Fuori dagli eventi storici, lontano dai libelli calunniosi, dalle false leggende, e, soprattutto, in barba a quei francesi che l’accolsero freddamente lo scorso maggio al festival di Cannes, Sofia Coppola conferma il suo talento e realizza un piccolo gioiello cinematografico raccontando la vita di Marie Antoinette (1755-1793): sposa a quindici anni (1770), regina di Francia a diciannove (1774), madre a ventitré (1778), arrestata a trentaquattro (1789), ghigliottinata a trentotto (1793)

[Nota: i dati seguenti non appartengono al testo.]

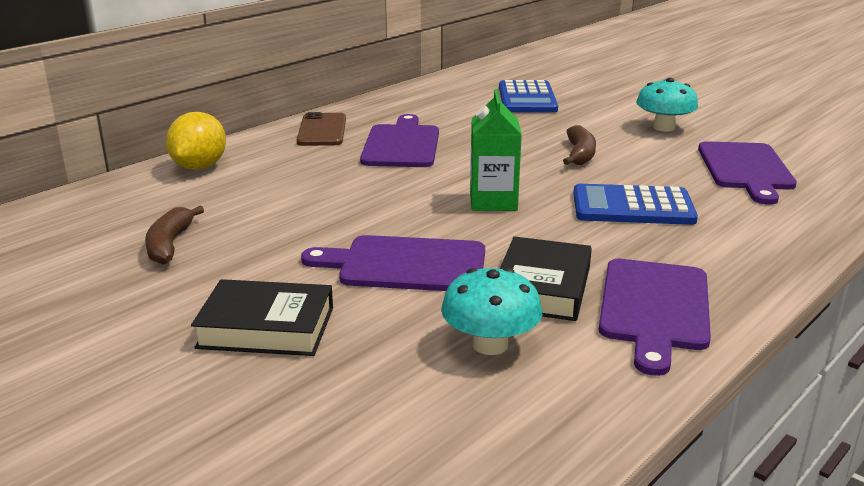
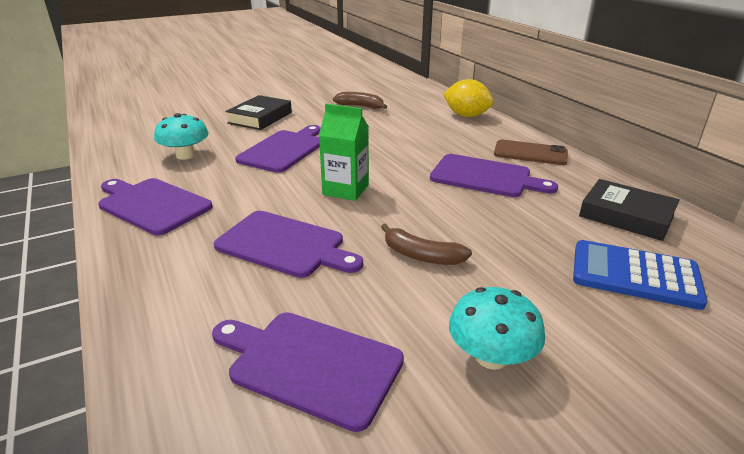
camera: 110 degrees right, 5 degrees up
black book [500,236,592,321] -> black book moved to [579,179,680,241]
blue calculator [573,184,698,225] -> purple cutting board [214,211,363,278]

   Il perché questa fredda e precisa successione di eventi si sia verificata non è il fulcro della narrazione né, tantomeno, l’interesse principale di Sofia Coppola; ad attrarre la regista americana è l’intimità stravolta di un’adolescente (Il Giardino delle vergini suicide) sradicata dalla famiglia, dalla propria nazione e data in sposa ad uno sconosciuto in terra straniera (Lost in Traslation). Marie Antoinette non è, e non vuole essere, un’opera storica (le grandi decisioni di stato sono ai margini del racconto e, in ogni caso, relegate alla figura di Luigi XVI), ma, bensì, la visione illuminata di una ragazza che, inadeguata al proprio ruolo storico e incosciente verso le responsabilità che le competerebbero, pulsa e arde come ogni altro essere umano.

Adolescente disorientata ed impaurita quando mestamente entra per la prima volta alla corte di Versailles (qui la Coppola dimostra la sua sapienza registica optando per delle riprese a mano che creano una poetica corrispondenza tra l’instabilità interiore del personaggio e quella dell’immagine). Ragazza titubante verso gli obblighi formali della corte parigina e sofferente di fronte ad un’intimità negata dalle tradizioni di una società che rende pubblico ogni momento della propria giornata, dalla vestizione mattutina al parto dei propri figli. Donna che cede sognante ai piaceri della mondanità, alla ricerca di quella istintività tipicamente giovanile, e ragazza che, incredula, scopre i veri piaceri di una passione amorosa ad anni luce dai matrimoni di stato.

   Marie Antoinette non risponde, e non vuole farlo, ai canoni dei film in costume. Attraverso una regia ispirata e coraggiose scelte formali, i personaggi storici vengono smitizzati e tratteggiati nella loro essenza umana, in qualche modo, universalizzati e livellati al comune senso del vivere.

   L’utilizzo di una colonna sonora rock (Cure, Aphex Twin, Strokes, Gang of Four...), ad esempio, attualizza e avvicina il senso di un ballo in maschera settecentesco a quello di un ballo liceale di fine anno, dove una ragazza tra lustrini e paillettes seduce e si lascia sedurre da un giovane di pari età. Nella carrellata di scarpe, disegnate per l’occasione da Manolo Blanhik, la regia si fa cool a tal punto che la mente va a Pretty woman, sembrerebbe una furbata ammiccante, ma non lo è, Sofia Coppola è conscia della propria arte e, nel raccontare le vicende di Marie Antoinette, non fa altro che riprendere le fila della sua poetica “adolescenziale” per riflettere, ancora una volta, sulla lacerazione esistenziale di ragazzi costretti ad essere qualcos’altro prima ancora di esserlo veramente. Con Marie Antoinette obbligata ad essere donna, quando è appena un’adolescente, o regina (guida) di un popolo, quando neppure è madre dei suoi figli, la regista americana (grazie anche ad una straordinaria Kirsten Dunst) traccia la poetica e appassionata descrizione dell’affannosa esistenza di una donna nei panni della regina più odiata di Francia.

   Quando, nel finale del film, viene concessa la visione di quell’alba in precedenza strappata allo sguardo dello spettatore (la sequenza del compleanno di Marie Antoinette), mentre il sorgere della sociètà moderna accompagna una ragazza di nome Marie verso il suo brutale epilogo, sospirando ci si chiede: cosa volete che sia e valga la vita di un individuo al cospetto della grande storia?

Un cumulo di emozioni sopraffatte da un cumulo di macerie.